**Görevler:**
a) Arapça ifadelerin tahliline dair metne göre يَسْتَبْشِرُونَ fiilinin استفعال babında gelmesi fiile hangi manayı katmıştır?
b) Arapça ifadelerin tahliline dair metni kaldığı yerden sürdürünüz.

دُونِه۪ tabirinin, Allah'tan gayrı ve Allah’la beraber olmak üzere iki manası vardır. (Medine Balcı c. 8, s. 723)
Nahivcilere göre şart fiili olarak kullanılan mazi fiil gelecek zaman ifade eder. (Fâdıl Sâlih Samerrâî Tefsir, c. 2, s. 88.)
Şartın cevabı olan اِذَا هُمْ يَسْتَبْشِرُونَ , sübut ve istimrar ifade eden isim cümlesi, faide-i haber ibtidaî kelamdır. Cümleye muzâf olan zaman zarfı اِذَا , isim cümlesinin önüne geldiğinde mufacee harfi olur ve birdenbire, aniden manasına gelir.
Bu cümlenin haberi olan يَسْتَبْشِرُونَ , muzari fiil olarak gelmiştir. Müsnedin muzari fiil olarak gelmesi hükmü takviye, teceddüt, istimrar ve tecessüm ifade eder.(Âşûr)
Muzari fiil muhayyileyi harekete geçirerek muhatabı canlı tutar. يَسْتَبْشِرُونَ fiilinin استفعال babında gelmesi ‘istemek’ manası katmıştır.

**Kayıtlı bilgiler:**
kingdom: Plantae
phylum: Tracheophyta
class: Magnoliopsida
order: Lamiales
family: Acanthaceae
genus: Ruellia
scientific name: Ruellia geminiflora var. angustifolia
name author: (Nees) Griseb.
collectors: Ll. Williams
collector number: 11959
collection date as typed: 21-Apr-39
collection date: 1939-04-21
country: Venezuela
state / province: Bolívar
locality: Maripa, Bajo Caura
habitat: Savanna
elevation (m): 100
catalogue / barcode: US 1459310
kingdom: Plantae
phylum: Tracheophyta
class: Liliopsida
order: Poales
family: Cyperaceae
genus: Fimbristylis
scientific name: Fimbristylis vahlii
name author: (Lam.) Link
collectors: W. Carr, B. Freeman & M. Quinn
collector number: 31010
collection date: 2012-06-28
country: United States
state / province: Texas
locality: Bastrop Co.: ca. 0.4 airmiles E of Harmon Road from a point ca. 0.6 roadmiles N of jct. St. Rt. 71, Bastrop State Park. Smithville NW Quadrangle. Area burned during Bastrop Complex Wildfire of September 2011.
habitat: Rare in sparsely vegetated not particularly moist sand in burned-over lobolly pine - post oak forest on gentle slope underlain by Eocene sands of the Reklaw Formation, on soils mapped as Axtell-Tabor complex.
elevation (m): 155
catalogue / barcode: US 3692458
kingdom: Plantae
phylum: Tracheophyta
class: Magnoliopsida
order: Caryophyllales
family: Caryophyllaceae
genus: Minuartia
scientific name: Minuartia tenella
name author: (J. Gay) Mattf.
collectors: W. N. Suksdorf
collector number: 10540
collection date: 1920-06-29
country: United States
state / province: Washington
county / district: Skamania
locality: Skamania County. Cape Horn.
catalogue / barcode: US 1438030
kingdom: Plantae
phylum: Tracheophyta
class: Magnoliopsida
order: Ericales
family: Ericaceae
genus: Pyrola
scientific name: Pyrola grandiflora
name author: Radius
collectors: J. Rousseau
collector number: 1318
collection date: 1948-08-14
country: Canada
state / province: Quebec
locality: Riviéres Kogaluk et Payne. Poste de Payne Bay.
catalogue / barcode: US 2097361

**Cevaplar aşağıdadır:**
a) ‘İstemek’ manası katmıştır.

b)
İlk mevsûl mef’ûl olarak nasb mahalde, ikincisi naib-i fail olarak merfû mahaldedir. Farklı kişileri temsil eden mevsûller arasında tam cinas ve reddü’l-acüz ale’s-sadr sanatları vardır.
اِذَا ve ذُكِرَ kelimelerinin tekrarında reddü’l-acüz ale’s-sadr sanatı, يَسْتَبْشِرُونَ ve اشْمَاَزَّتْ kelimeleri arasında ise tıbâk-ı hafî sanatı vardır.
وَاِذَا ذُكِرَ اللّٰهُ وَحْدَهُ اشْمَاَزَّتْ قُلُوبُ الَّذ۪ينَ لَا يُؤْمِنُونَ بِالْاٰخِرَةِۚ [Allah tek olarak anıldığı zaman, ahirete inanmayanların kalpleri tiksinir.] ayetinde parlak bir mukabele sanatı vardır. Zira bundan sonra gelen وَاِذَا ذُكِرَ الَّذ۪ينَ مِنْ دُونِه۪ٓ اِذَا هُمْ يَسْتَبْشِرُون [Ama Allah'tan başkası anıldığı zaman hemen sevinirler.] bölümü ona mukabil zikredilmiştir. Yüce Allah, Allah'a karşılık putları, sevince karşılıkta tiksintiyi zikretmiştir. (Sâbûnî, Safvetü’t Tefâsir)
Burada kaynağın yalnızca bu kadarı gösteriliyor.